Sunday, October 21, 2007

21st October:

Never trust a man who can't name the 8 different sizes of Champagne bottle.

Monday, October 08, 2007

8th October:

I read an irritating article yesterday about the impact of fatherhood. It was in one of those glossy women's magazines that the fairer sex seem to insist on torturing themselves with every month. You know, headlines like “think yourself thin in ten minutes” and that kind of guff. Needless to say, of course, the men they chose to interview all had more than enough money to say "fuck it" and get a nanny in when the going got tough. "It's so fulfilling" gushed Alex, ex-celebrity Britpop darling. "I never knew I would enjoy it so much". Yes, well I'm sure us mere mortals would find it just as fulfilling if we could hand the little angels over to the help and bugger off back to our sun loungers by the pool whenever they kicked off.

Mind you, I shouldn't sound surprised. This same magazine tells its readers "if you only buy one item of clothing this month, make it this...", presenting a £700 tunic dress as the answer to life's problems. I'm sorry, but do me a favour. I'm fortunate enough to have a well-paid job but by the time I've dealt with the rent and the bills, then put enough money aside to cover my required monthly contribution to Tesco's profitability and have a semblance of a social life, there is no chance that I’ll be shelling out £700 on a tunic dress or the metrosexual male equivalent. I'm all for a bit of aspiration, but the fashion press really do take the piss. I used to buy GQ for a while, and quickly got into the habit of flicking straight past the clothing pages towards the back, as they only ever seemed to contain pictures of skinny, pasty-faced wastrels wearing suits and coats that cost more than my rent. And I live in a 4-bedroom detached with double garage!

You can call it clever marketing or edgy anti-marketing, but Dove’s ‘Campaign for Real Beauty’ seems to have hit a chord with people, with its positive messages, celebration of diversity and a renunciation of an ideal standard.

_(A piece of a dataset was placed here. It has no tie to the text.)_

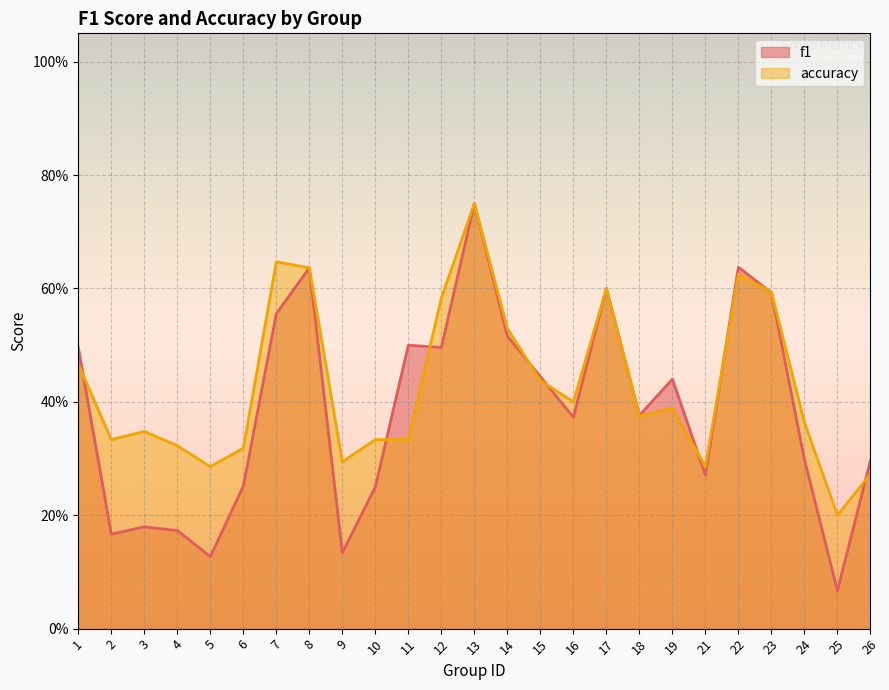

What is the sum of the f1 values at 6 and 17?

0.9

Even some of the tosh on the telly like “10 years younger” and “How to look good naked” does make the point that nice clothes are all well and good, but beauty and confidence start with positive self-image.

So there you have it folks. If you only do two things this month, splash out on a nanny and cancel the subscription to Cosmo.

You can spend all that new-found extra time looking in the mirror and reminding yourself how great you look.

Sunday, October 07, 2007

7th October:

Today felt like the first day of Autumn. The weather was actually quite mild, but there was definitely something in the air - an occasional chill in the breeze accompanied by the smell of a wood-burning stove somewhere that seemed to trigger the reflex of putting your hand to your collar and pulling it closed. There was also a palpable sense of melancholy, as if the sight of children kicking through small piles of auburn and brown leaves served as the absolute proof everyone needed that Summer really is over.

I watched squirrels bouncing around in the back garden over a hot coffee early this morning, and marvelled at the fact that the leaves on the tree (whatever it is) seemed to have turned bright red almost overnight. Perhaps that is why Autumn is such a visually rich season - it's nature's way of compensating you for the long dark nights that lie ahead.

Saturday, October 06, 2007

6th October:

There are some things that the world needs. Really needs. Like a sustainable and limitless source of green energy, for example. And then there are things that we probably don't really need, but could really do with having. I'm thinking here of some kind of gizmo that stops you getting what I can only refer to as 'morning hair'.

Regardless of length, cut, style or colour, one thing remains consistent with my hair - I get up in the morning and it looks like it has been set-upon during the night and ritually violated by a team of over-sexed hedgehogs. Which is a real nuisance when you don't want to immediately jump in the shower, the postman rings the doorbell, the wheely bins need taken out, and so on...

The options are therefore twofold: either I choose my preferred styling and have it permanently set in concrete or some bright spark applies himself and comes up with the Instant Barnet Generator (although clearly the name will require a bit more work) to save me from my predicament. I'm sure I'm not a lone sufferer, neither. I'm guessing the problem is a common one, with millions of people terrifying the postmen of this world on a daily basis with their frightwigs. In fact, I'm betting that the only people who don't suffer from this condition are TV and film actors, because they always wake up in the morning looking perfectly coiffed. And they don't answer their own doorbells anyway.

So, come on science! The gauntlet has been thrown down. Find a way of banishing morning hair and revel in the adulation of a generation.

It's got to be easier than stopping global warming.